Xulhaz Mannan, direttore dell’unico magazine Lgbt del Bangladesh, è stato ucciso in uno degli attacchi in cui sono stati colpiti molti blogger e attivisti locali.
L’omicidio si è verificato a Dacca, la capitale, e perpetrato, secondo la polizia, da una banda che tentava di entrare nella sua casa nel quartiere di Kalabagan.
La polizia ha confermato che circa sei persone sono entrate nell’appartamento dell’uomo, al primo piano, ed hanno ucciso lui ed un altro uomo che si trovava con lui mentre altre due persone sono rimaste gravemente ferite.
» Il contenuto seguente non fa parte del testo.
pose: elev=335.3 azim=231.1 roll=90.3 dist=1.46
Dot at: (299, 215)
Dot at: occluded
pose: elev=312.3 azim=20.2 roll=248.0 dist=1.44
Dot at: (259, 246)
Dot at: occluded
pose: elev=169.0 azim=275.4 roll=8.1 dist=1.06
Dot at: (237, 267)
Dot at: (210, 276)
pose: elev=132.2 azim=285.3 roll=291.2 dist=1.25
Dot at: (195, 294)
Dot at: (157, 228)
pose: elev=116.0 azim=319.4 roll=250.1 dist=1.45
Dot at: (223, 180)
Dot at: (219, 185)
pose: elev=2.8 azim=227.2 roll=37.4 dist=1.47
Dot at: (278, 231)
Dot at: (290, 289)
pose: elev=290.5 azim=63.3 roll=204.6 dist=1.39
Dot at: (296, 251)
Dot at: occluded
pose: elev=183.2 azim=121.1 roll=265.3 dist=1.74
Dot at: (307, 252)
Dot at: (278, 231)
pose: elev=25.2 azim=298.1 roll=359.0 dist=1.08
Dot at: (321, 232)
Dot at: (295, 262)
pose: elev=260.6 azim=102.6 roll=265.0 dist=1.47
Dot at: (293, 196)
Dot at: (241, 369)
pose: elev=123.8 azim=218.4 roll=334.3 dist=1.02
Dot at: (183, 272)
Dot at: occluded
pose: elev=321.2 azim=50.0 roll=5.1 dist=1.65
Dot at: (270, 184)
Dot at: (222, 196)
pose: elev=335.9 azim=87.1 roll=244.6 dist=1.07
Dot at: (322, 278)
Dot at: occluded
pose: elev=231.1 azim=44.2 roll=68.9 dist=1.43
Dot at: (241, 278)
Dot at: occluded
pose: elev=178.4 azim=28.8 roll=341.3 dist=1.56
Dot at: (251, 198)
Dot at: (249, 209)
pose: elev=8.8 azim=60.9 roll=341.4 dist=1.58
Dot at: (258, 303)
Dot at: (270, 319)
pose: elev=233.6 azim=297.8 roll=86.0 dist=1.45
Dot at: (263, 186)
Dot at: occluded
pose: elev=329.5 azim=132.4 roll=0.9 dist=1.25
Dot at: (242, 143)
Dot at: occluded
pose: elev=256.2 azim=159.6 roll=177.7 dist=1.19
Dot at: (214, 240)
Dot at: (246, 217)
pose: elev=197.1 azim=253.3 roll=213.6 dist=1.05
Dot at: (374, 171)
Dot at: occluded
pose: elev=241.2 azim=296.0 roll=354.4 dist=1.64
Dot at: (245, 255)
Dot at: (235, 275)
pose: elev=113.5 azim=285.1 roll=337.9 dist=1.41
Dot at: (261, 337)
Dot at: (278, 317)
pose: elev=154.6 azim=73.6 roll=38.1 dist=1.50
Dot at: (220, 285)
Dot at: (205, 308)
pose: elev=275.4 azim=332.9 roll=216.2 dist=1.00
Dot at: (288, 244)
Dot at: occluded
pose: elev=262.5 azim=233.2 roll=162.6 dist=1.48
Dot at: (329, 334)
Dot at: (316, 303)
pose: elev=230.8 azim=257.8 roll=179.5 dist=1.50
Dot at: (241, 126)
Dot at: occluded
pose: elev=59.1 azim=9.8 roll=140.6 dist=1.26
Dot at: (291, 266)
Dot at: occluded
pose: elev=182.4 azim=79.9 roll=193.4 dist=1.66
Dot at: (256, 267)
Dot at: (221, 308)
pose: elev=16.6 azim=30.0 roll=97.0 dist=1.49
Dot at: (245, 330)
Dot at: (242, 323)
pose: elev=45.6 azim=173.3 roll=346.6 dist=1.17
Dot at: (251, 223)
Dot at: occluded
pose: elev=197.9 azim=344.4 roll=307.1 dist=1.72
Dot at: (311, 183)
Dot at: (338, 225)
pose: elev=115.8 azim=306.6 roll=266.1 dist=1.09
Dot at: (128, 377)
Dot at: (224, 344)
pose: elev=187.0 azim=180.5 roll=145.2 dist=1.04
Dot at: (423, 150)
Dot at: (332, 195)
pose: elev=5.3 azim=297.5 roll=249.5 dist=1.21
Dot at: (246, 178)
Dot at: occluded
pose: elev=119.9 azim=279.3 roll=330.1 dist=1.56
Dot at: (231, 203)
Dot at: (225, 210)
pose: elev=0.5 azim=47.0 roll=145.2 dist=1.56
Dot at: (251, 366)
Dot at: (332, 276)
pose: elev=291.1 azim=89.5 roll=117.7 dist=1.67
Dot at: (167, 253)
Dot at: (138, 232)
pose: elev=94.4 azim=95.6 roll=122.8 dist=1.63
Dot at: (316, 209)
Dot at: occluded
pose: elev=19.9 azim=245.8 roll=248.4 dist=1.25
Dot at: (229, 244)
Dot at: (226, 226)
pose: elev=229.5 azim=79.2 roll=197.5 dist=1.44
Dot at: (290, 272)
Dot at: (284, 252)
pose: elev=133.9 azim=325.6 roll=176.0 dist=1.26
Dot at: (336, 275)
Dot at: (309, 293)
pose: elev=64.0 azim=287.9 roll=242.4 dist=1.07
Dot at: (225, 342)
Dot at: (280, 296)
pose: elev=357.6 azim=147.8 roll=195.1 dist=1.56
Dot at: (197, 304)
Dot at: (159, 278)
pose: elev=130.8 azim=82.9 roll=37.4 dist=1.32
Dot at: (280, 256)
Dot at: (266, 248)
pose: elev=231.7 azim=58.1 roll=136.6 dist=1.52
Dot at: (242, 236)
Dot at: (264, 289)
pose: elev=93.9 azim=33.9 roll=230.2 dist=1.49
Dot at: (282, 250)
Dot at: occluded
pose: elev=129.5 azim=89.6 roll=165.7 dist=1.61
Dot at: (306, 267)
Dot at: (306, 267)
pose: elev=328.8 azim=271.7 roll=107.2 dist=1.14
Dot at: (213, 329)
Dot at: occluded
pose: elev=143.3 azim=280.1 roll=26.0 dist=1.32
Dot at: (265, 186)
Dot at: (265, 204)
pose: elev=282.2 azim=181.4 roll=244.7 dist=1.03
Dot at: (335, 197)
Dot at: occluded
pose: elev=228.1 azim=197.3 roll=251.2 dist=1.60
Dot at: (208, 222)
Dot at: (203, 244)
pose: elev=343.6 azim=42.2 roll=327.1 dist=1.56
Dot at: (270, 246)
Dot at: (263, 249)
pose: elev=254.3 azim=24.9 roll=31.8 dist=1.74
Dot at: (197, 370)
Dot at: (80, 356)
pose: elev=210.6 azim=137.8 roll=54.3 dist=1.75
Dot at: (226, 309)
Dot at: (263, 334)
Per farsi aprire la porta, uno degli assassini si è finto un corriere che doveva consegnare un pacco. Una volta all’interno dell’appartamento, si sono uditi colpi di arma da fuoco. Il portiere, che era accorso avedere cosa stesse accadendo, è stato aggredito con un coltello, ma è ancora vivo.
Secondo quanto riportano diverse fonti giornalistiche, Mannan aveva fondato Roopbaan nel 2014 per diffondere una cultura di inclusione della comunità lgbt locale.
Mannan era conosciuto anche dal corpo diplomatico statunitense per il suo lavoro con USAid. L’ambasciatrice statunitense in Bangladesh, Marcia Bernicat, ha condannato l’accaduto dichiarandosi “devastata per il brutale omicidio di Xulhaz Mannan e di un altro giovane bengalese”.
L’assassinio del giornalista è l’ultimo di una lunga serie di efferati omicidi ai danni di blogger e intellettuali. Stando al The Guardian, all’inizio del mese era stato ucciso Nazimuddin Samad, 28 anni, blogger ateo e studente di legge, mentre solo qualche giorno fa aveva trovato la morte in un attacco anche Rezaul Karim Siddique, 58 anni, docente di inglese, colpito a morte con un macete.
In Bangladesh le relazioni tra persone dello stesso sesso sono illegali e molti attivisti sono stati costretti all’esilio. Mannan era stato il promotore di una annuale “corsa rainbow” che quest’anno non si era tenuta per ordine della polizia. A seguito dell’annullamento della corsa, quattro ragazzi erano stati arrestati e rilasciati solo dopo che la polizia aveva comunicato alle loro famiglie l’orientamento sessuale dei quattro. Mannan era molto amato ed era considerato uno dei primi, se non il primo, ad avere reso pubblico il proprio orientamento sessuale in un paese in cui fare coming out significa mettere in pericolo quanto meno la libertà personale.
“La polizia bengalese ha una responsabilità legale nel proteggere e rispettare il diritto alla vita – ha dichiarato Champa Patel, responsabile di Amnesty International South Asia -. Deve immediatamente focalizzare la propria attenzione nel proteggere chi esprime le proprie opinioni coraggiosamente e pacificamente, oltre che assicurare gli assassini alla giustizia. Le autorità devono condannare fermamente fatti del genere, cosa che non è ancora accaduta”.